Task brief –
Report the count of lines in the records that contain "living", without any added text.

(Collected data)
==================================================

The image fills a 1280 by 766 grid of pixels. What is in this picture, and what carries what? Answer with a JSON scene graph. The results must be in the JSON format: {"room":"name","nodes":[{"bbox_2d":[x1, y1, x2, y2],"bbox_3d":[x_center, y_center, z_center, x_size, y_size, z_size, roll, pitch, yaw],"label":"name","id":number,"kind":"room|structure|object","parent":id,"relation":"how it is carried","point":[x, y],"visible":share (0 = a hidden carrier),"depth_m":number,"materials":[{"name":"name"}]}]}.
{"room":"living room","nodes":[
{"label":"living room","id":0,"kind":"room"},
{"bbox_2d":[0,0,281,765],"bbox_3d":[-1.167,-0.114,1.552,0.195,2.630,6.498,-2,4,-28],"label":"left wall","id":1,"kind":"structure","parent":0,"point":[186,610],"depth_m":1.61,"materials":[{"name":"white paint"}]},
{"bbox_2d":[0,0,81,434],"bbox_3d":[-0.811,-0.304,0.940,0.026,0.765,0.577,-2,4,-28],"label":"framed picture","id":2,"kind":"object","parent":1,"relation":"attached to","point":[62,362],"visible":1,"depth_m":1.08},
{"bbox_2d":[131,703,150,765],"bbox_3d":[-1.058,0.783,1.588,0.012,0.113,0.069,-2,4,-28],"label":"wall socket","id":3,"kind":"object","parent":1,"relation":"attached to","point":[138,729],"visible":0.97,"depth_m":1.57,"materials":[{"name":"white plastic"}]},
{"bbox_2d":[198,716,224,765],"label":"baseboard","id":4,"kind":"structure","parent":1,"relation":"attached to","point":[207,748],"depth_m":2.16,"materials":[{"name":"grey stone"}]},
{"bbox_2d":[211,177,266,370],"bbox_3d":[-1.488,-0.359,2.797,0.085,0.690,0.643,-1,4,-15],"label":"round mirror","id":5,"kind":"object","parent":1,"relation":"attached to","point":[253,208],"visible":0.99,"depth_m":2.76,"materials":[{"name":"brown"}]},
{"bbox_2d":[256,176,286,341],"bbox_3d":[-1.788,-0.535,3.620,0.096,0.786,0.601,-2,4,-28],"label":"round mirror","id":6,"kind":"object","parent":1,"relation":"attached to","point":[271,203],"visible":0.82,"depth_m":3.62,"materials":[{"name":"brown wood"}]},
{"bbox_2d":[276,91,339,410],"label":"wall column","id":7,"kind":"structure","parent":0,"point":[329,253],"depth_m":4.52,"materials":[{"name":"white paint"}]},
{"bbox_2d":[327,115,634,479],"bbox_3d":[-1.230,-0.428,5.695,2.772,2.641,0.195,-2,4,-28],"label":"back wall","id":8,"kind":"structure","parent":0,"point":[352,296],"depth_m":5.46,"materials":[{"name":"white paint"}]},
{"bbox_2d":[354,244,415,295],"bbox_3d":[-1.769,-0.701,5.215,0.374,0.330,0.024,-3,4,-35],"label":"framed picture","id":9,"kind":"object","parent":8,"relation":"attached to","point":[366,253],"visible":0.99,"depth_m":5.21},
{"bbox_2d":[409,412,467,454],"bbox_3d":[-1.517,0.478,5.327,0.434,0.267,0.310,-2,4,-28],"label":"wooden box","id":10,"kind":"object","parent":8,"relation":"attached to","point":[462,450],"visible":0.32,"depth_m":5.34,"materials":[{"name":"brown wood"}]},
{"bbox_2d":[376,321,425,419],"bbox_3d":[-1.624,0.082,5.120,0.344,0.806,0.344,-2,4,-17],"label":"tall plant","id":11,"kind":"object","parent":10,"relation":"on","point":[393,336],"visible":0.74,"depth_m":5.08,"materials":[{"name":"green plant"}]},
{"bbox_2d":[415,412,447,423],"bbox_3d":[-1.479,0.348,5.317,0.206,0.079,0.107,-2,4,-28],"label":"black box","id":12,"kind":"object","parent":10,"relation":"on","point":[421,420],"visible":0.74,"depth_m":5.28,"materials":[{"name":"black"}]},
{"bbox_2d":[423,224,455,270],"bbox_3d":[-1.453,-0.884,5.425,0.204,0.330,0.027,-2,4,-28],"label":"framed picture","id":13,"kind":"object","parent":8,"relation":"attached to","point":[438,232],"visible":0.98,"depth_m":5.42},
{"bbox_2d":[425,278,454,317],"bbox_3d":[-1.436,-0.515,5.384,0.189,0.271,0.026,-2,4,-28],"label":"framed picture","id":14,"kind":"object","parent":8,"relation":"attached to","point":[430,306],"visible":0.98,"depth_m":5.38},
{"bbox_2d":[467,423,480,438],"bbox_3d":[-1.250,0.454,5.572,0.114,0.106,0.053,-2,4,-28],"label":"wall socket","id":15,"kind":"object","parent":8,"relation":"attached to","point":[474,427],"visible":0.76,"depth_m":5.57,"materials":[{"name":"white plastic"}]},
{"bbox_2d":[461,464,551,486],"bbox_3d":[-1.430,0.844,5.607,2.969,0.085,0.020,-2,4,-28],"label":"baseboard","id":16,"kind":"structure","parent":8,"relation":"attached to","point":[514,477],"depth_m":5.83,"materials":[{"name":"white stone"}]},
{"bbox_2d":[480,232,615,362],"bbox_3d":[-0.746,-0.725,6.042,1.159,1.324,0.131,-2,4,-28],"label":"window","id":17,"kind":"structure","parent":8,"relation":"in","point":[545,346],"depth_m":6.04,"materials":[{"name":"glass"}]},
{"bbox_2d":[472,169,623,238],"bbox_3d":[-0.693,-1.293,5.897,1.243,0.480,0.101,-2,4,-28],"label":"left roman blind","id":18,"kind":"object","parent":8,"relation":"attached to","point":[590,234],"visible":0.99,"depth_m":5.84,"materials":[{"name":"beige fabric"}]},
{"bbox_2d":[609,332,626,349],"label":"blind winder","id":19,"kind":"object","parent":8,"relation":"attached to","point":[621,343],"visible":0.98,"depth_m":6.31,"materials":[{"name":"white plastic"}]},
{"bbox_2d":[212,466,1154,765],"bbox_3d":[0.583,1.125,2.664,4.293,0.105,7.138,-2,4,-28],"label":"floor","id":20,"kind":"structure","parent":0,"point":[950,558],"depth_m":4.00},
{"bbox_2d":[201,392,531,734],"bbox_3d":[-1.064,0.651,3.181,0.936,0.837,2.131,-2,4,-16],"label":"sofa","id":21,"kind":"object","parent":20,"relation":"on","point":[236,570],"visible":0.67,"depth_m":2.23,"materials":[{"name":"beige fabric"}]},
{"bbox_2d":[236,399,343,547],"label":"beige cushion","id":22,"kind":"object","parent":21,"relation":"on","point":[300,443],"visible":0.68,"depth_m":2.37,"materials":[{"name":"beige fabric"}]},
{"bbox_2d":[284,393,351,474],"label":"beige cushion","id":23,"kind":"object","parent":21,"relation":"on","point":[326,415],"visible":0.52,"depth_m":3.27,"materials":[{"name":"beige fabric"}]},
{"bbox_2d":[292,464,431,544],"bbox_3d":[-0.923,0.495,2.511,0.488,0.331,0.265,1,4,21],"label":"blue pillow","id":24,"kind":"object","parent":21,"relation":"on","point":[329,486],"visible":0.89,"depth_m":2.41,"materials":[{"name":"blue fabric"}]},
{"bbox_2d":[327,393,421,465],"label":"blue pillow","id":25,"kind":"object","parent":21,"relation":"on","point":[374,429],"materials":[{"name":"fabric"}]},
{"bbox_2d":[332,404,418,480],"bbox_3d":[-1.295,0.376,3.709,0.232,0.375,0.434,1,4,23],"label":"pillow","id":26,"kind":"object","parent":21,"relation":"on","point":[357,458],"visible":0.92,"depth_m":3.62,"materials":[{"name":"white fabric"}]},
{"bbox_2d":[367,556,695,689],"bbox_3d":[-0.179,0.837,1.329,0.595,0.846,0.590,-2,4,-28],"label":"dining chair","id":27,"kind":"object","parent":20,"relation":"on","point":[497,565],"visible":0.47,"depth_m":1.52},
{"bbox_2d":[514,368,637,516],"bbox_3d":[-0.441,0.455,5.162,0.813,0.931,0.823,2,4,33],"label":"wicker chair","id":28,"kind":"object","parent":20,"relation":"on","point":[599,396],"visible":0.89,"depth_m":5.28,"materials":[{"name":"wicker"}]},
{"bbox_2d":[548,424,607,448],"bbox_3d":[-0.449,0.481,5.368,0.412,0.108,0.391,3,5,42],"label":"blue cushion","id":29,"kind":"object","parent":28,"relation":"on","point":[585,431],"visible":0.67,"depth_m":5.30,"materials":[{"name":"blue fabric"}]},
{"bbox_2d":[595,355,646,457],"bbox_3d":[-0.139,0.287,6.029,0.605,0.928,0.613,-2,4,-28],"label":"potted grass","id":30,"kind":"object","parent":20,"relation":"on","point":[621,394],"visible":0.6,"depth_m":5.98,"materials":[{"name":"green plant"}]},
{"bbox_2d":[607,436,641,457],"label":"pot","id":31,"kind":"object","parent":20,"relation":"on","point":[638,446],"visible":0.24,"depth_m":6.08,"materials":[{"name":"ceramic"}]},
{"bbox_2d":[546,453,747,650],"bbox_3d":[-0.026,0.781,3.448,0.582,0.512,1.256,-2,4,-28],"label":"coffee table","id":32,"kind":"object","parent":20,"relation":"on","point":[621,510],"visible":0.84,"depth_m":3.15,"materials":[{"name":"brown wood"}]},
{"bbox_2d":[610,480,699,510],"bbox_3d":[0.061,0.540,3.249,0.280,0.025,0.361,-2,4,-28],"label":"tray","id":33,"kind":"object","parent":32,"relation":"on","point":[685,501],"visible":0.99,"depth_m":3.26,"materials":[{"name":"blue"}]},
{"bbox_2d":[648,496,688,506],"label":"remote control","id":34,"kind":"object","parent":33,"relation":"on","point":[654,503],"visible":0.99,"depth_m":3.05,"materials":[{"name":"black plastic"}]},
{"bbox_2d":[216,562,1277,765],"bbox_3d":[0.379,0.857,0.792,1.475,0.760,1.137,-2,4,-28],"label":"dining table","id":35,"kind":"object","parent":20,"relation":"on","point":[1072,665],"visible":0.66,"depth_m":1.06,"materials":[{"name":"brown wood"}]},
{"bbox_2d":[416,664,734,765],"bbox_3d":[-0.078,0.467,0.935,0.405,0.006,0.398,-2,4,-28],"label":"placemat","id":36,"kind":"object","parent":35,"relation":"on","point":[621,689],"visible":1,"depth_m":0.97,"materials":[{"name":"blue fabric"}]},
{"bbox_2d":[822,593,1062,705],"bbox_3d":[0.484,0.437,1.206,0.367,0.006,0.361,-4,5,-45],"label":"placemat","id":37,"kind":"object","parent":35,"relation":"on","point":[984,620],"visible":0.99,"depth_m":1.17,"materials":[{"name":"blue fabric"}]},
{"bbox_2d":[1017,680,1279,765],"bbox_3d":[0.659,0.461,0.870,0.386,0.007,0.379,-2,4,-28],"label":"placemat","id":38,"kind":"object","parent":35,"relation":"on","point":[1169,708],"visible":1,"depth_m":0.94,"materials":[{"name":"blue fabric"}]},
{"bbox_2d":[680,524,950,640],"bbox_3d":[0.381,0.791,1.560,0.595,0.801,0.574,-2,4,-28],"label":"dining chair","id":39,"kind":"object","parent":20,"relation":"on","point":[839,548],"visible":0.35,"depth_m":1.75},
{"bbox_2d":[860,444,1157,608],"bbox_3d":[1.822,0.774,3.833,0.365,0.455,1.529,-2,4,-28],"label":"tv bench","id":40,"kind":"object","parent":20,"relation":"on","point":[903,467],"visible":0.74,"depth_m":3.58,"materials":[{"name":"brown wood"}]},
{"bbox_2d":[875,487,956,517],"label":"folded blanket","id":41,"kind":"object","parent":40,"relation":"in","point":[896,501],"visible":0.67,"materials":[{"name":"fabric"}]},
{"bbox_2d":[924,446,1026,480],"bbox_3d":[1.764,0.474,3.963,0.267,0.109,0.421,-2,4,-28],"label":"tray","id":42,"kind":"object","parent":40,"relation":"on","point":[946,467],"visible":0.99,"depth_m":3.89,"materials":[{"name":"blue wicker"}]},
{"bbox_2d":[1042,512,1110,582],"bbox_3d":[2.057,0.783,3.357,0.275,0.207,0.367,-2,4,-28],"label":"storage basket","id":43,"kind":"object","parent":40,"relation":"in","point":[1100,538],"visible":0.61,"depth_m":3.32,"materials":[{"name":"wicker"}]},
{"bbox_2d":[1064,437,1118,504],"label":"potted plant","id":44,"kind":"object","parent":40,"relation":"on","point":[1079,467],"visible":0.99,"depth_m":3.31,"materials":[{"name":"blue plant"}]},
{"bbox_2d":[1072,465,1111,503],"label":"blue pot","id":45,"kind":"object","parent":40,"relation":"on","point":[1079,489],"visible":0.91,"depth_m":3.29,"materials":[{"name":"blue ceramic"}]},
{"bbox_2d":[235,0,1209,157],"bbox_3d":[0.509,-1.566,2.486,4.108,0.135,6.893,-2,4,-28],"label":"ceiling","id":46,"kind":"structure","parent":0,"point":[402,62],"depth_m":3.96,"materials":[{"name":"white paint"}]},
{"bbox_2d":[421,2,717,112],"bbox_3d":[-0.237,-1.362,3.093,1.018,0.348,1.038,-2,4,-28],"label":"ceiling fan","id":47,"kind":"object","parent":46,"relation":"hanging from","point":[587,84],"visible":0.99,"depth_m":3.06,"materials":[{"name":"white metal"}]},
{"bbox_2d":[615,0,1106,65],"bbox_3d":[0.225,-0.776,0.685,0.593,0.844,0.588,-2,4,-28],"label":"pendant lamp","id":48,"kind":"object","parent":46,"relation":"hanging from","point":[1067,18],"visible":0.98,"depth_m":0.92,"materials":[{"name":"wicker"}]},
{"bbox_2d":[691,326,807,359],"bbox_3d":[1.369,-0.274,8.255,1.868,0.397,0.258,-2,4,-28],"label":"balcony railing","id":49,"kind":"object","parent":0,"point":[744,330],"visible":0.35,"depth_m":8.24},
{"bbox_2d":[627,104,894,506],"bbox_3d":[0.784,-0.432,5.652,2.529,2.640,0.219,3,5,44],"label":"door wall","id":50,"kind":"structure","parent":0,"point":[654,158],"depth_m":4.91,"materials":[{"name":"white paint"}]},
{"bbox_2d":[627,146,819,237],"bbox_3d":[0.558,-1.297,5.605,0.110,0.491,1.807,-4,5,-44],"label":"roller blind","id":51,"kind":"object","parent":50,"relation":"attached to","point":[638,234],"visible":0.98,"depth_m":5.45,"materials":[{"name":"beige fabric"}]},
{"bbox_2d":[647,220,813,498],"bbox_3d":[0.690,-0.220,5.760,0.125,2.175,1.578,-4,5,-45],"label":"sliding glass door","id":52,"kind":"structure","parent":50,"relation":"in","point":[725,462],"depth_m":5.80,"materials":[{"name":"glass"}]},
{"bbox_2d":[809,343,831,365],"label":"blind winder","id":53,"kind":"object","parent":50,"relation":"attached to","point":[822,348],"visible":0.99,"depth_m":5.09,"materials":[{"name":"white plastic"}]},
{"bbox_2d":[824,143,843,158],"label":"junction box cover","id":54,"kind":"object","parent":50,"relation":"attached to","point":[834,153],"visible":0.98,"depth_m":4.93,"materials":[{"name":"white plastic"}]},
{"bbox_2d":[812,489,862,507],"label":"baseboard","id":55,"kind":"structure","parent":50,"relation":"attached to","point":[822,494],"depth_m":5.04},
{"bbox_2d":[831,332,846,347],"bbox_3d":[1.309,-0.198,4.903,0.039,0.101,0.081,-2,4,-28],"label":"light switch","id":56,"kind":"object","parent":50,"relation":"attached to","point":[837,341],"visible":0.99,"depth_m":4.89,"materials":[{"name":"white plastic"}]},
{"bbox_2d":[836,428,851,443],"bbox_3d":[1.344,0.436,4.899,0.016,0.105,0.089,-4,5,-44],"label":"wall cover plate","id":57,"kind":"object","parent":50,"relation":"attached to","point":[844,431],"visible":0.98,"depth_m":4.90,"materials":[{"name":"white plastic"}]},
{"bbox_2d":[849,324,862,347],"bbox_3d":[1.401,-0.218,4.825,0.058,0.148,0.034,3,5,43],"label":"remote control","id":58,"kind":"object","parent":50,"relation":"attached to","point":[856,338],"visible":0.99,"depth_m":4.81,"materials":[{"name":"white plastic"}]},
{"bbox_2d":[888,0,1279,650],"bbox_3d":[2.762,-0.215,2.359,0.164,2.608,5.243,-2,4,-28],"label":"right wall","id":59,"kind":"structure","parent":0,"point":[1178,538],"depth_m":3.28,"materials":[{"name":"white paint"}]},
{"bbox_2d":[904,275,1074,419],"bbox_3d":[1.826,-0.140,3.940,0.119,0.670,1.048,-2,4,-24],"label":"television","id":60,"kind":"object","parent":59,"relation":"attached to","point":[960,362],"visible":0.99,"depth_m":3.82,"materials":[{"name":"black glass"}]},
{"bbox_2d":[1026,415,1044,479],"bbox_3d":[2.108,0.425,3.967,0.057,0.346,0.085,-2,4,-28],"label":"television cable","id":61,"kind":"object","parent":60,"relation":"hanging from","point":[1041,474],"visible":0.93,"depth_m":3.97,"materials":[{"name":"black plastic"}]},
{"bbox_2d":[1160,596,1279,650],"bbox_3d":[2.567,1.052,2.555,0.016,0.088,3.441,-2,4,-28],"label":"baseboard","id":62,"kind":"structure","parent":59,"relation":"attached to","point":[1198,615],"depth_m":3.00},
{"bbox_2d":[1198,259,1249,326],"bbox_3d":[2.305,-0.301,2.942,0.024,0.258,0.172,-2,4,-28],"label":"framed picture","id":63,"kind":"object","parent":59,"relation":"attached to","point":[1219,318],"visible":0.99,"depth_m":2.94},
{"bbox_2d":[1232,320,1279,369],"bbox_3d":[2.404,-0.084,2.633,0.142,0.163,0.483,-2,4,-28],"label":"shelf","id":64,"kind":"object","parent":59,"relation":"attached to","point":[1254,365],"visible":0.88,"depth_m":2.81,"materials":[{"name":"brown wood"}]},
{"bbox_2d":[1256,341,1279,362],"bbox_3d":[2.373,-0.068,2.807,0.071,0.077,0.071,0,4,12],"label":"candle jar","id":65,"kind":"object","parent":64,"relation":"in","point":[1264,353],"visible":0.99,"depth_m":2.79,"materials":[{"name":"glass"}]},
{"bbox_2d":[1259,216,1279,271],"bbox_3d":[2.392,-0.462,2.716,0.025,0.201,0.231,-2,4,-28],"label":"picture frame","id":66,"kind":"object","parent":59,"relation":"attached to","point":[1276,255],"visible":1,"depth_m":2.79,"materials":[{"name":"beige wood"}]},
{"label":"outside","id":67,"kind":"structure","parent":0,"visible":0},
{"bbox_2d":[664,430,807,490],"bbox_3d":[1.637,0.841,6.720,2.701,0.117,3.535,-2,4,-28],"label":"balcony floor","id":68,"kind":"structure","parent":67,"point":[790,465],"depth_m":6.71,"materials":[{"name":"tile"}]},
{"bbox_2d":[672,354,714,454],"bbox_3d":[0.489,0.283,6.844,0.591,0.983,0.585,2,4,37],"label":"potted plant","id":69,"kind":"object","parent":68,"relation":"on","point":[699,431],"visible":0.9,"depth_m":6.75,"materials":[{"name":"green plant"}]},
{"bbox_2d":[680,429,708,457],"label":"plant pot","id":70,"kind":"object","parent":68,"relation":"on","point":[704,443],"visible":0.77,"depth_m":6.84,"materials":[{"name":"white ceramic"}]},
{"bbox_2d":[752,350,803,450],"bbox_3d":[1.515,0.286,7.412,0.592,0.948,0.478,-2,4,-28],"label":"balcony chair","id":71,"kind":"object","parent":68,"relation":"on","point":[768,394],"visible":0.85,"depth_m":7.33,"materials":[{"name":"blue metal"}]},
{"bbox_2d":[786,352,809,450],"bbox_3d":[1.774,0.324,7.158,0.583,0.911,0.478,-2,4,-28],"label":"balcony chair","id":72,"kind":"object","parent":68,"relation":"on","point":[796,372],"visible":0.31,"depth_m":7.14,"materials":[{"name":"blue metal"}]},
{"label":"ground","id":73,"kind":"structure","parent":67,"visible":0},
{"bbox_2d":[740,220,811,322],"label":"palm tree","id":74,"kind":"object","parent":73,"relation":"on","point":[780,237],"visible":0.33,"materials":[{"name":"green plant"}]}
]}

==================================================

Solution to this problem –
2